The 1996 shelling of Qana also known as Qana massacre took place on April 18, 1996 near Qana, a village in Southern Lebanon, when the Israel Defense Forces fired artillery shells at a United Nations compound. Of 800 Lebanese civilians who had taken refuge in the compound, 106 were killed and around 116 injured. Four Fijian United Nations Interim Force in Lebanon soldiers were also seriously injured.
The attack occurred amid heavy fighting between the Israel Defense Forces and Hezbollah during Operation Grapes of Wrath. A United Nations investigation later stated it was unlikely that the Israeli shelling was a technical or procedural error, which was based on video evidence showing that an Israeli drone was spying on the compound before the shelling. Israel at first denied spying on the compound but changed its version of the story after the video was made public. Israel categorically rejected the findings of the UN report concerning the incident.
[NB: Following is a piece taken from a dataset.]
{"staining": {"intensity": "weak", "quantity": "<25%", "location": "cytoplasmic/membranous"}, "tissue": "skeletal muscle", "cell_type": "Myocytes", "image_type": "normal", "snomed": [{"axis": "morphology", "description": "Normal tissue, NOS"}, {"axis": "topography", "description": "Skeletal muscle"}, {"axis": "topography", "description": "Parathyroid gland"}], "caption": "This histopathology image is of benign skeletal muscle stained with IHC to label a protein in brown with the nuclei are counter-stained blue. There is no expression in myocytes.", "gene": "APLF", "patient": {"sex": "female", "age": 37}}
The Fifth Committee of the UN General Assembly, which is responsible for administration and monetary matters, has been urging Israel to pay compensation of $1.17 million. Israeli Ambassador to the UN Danny Danon said Israel is refusing the demand.
“Hezbollah terrorists were those who had attacked Israel and its civilians, while using the citizens of Lebanon as a human shield, and Israel is the one that ends up with a restitution demand,” said Danon.
“This is an absurd situation in which Israel is urged to pay for the war crimes of a terror organization,” he added.